Rape, sodomy or bestiality by the husband committed after the solemnization of his marriage with the petitioner.
Non-resumption of co-habitation between the parties till at least one year after an award of maintenance was made by any court against the husband and in favour of the petitioner wife.
Solemnization of the petitioner wife’s marriage with the respondent husband before she had attained the age of 15 years provided she had repudiated the marriage on attaining the age of 15 years but before attaining the age of 18 years.
It is on all the above grounds that judicial separation can be sought. The first 9 grounds are available to both the husband and the wife but the last four grounds are available only to the wife. It is to be noted that it is on these grounds that divorce is also to be granted. It has been held that unless a case for divorce is made out, the question of granting judicial separation does not arise. Therefore, the Courts while dealing with the applications for judicial separation shall bear in mind the specific grounds raised for grant of relief claimed and insist on strict proof to establish those grounds and shall not grant some relief or the other as a matter of course. Thus on a petition for divorce, the Court has discretion in respect of the grounds for divorce other than those mentioned in section 13 (1A) and also some other grounds to grant restricted relief of judicial separation instead of divorce straightway
if it is just having regard to the facts and circumstances.
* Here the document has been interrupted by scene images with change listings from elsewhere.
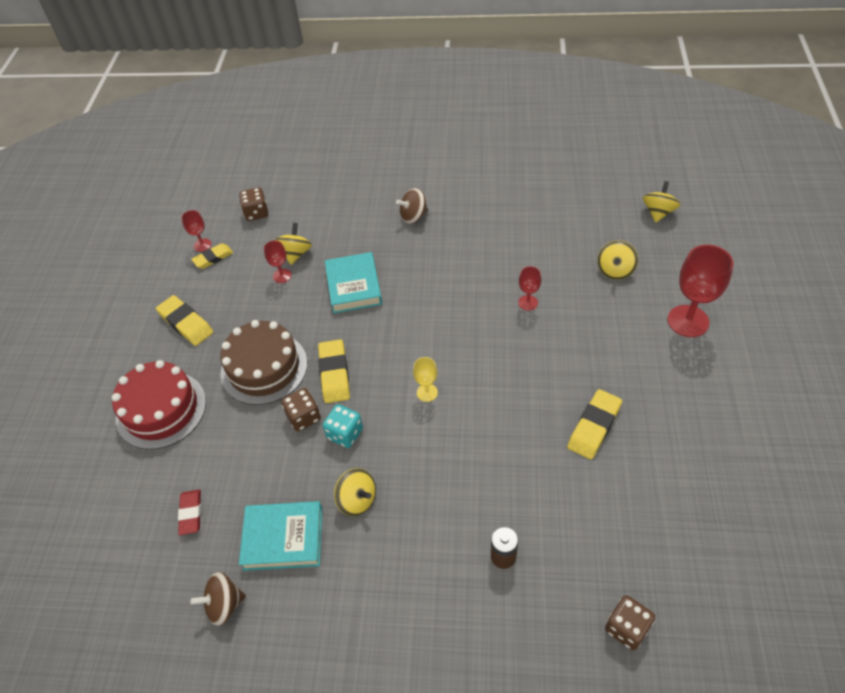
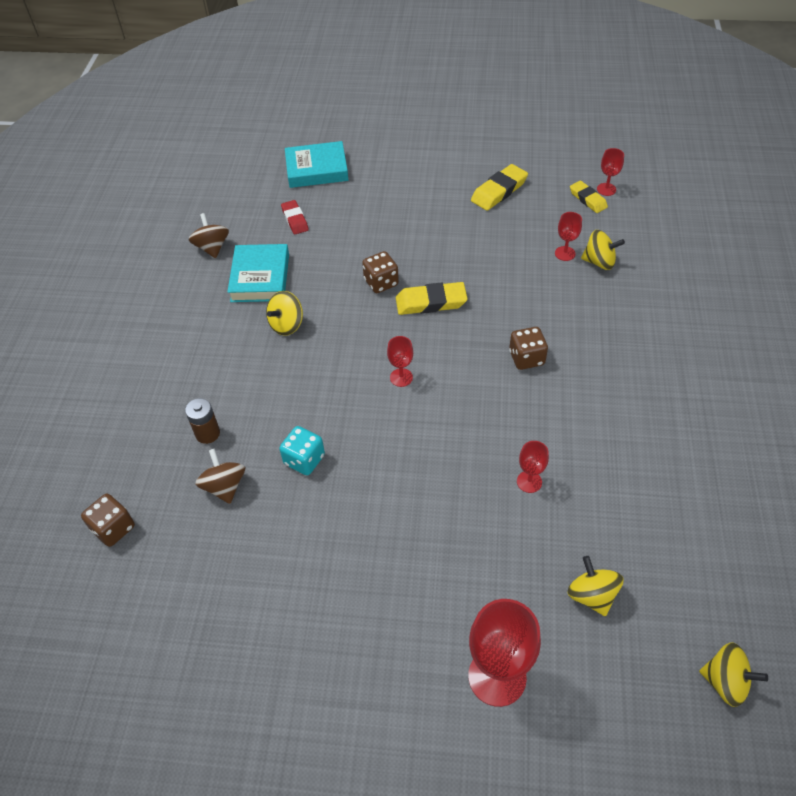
camera: 90 degrees right, 0 degrees up
red cake [112,360,206,450] -> none
red eraser [178,490,201,535] -> red eraser turned 75 degrees clockwise [281,200,309,234]
brown cake [220,320,307,405] -> none
brown dice [239,187,268,221] -> brown dice moved to [509,327,548,370]
turquoise dice [323,404,363,448] -> turquoise dice moved to [279,426,325,475]
turquoise book [325,252,382,313] -> turquoise book moved to [285,141,348,188]
brown spinning top [396,188,428,224] -> brown spinning top moved to [195,449,245,504]
yellow goblet [413,357,438,402] -> red goblet [387,336,413,387]
yellow eraser [567,389,622,459] -> none
yellow spinning top [597,240,638,280] -> yellow spinning top turned 45 degrees clockwise [567,556,624,616]

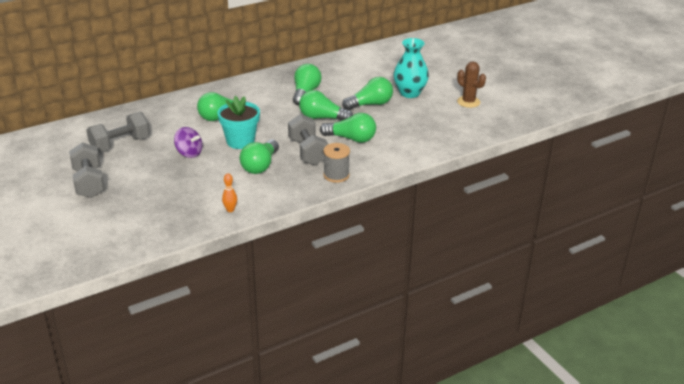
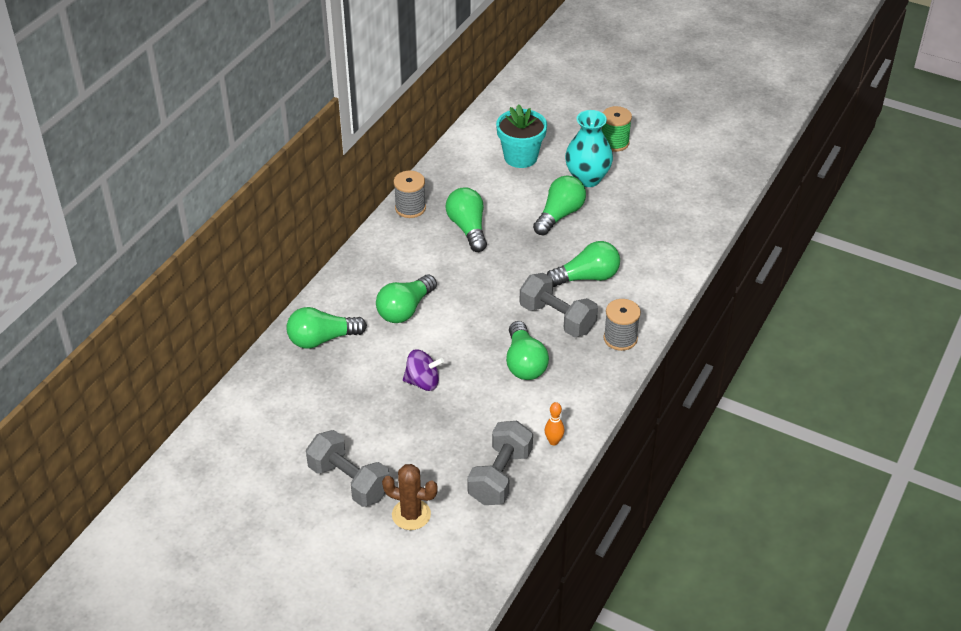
camera: 30 degrees left, 10 degrees up
grey dumbbell [87,112,150,152] -> grey dumbbell moved to [467,421,533,505]
turquoise flower pot [217,96,260,149] -> turquoise flower pot moved to [496,104,547,168]
green light bulb [299,90,353,120] -> green light bulb moved to [286,307,367,348]
brown cactus [457,61,486,108] -> brown cactus moved to [382,464,438,530]
none -> grey spool [394,171,426,218]
none -> green spool [602,106,632,152]

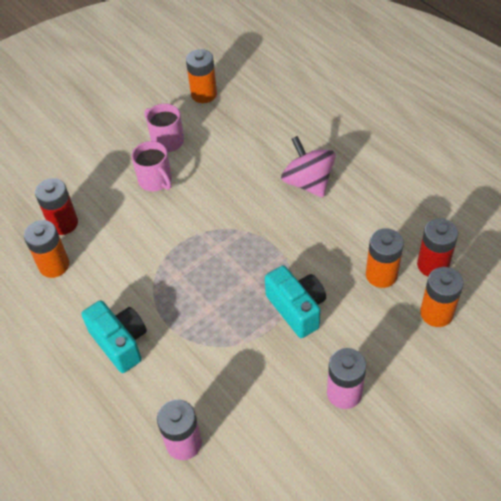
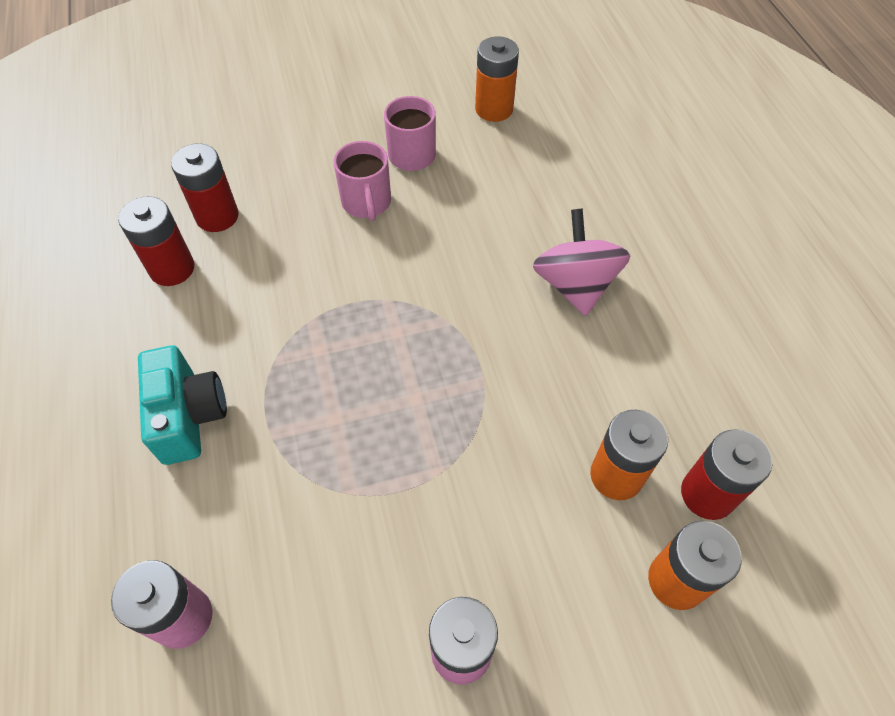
camera: 20 degrees right, 5 degrees up
orange battery [24,220,69,278] -> red battery [118,196,194,286]
turquoise camera [265,265,326,338] -> none

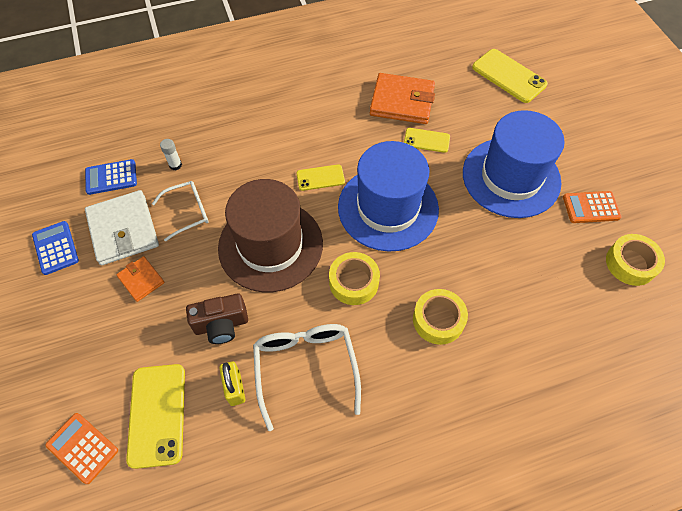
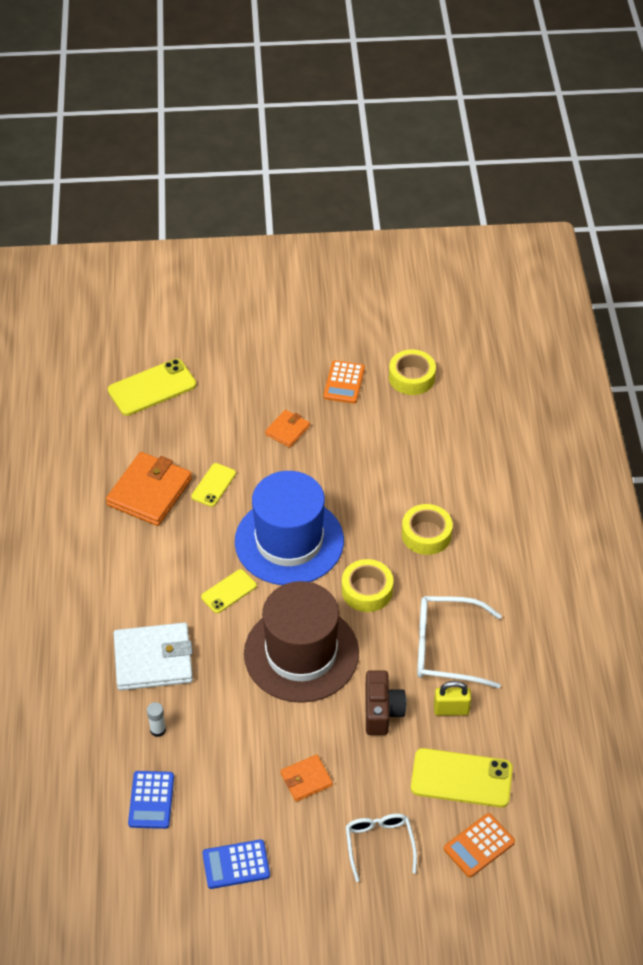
camera: 75 degrees left, 10 degrees down
white wallet [85,190,159,265] -> white wallet moved to [114,622,193,690]
white glasses [152,181,209,242] -> white glasses moved to [346,813,417,882]
yellow phone [296,164,345,191] -> yellow phone turned 45 degrees clockwise [201,569,257,613]
blue hat [463,110,565,218] -> orange wallet [265,410,310,448]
Another question that arises is of decree of maintenance vis-à-vis decree for judicial separation. Where a decree for judicial separation was obtained by the husband against her wife who had deserted him, the wife not being of unchaste character nor her conduct being flagrantly vicious, the order of alimony made in favour of the wife was not interfered with by the Court.
ILR (1964) 2 Punj 732.
The Punjab and Haryana High Court has also held that a reading of sec 24 and 26 (maintenance) does not show that if a petition under section 9, 10 12 or 13 is disposed of, the jurisdiction of the court to award maintenance pendent lite by an order to be passed is taken away.
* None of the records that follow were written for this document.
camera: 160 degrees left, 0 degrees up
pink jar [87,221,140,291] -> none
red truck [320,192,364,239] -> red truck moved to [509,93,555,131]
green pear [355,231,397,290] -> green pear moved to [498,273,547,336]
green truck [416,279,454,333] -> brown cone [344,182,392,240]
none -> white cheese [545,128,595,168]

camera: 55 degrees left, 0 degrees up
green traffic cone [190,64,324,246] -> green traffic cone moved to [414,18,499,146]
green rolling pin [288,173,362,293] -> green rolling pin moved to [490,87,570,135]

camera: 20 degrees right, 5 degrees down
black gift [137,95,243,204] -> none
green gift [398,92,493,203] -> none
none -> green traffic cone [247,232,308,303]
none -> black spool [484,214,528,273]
AIR 1981 Punj 305 ; 1981 Hindu LR 345
The above decisions go on to show that even where a decree for judicial separation is passed in favour of the husband, maintenance may still be awarded to a wife and judicial separation is no defence to a claim for maintenance under Hindu Marriage Act.
Though section 10 of the Hindu Marriage Act does not provide any time as to how long judicial separation can last. But section 13 of the Act provides that if there is no resumption of co-habitation between the parties one year after the decree for judicial separation is passed, the parties can get a decree for divorce on this ground itself. But divorce on this ground will be given only when one year has expired after the passing of the decree for judicial separation and not earlier. The reason for this is that one year is a long period and it provides sufficient time to the parties for reconciliation or to arrive at a decision. If the parties fail to overcome their differences within this period, then there is no fun in allowing the legality of the marriage to just linger on when in substance the relationship of marriage has long expired.
It is to be noted, however, that if the parties do agree to resume co-habitation any time after the passing of the decree for judicial separation, they can get the decree rescinded by applying to the court. The Act does not refer to any specific grounds on which a decree for judicial separation can be annulled or rescinded. Section 10(2) however, empowers the Court to rescind the decree for judicial separation if it considers it just and reasonable to do so. However Courts have repeatedly warned that this power of rescission has to be exercised with great circumspection and not in a hurry and only after satisfying themselves that it would be just and reasonable to allow such rescission.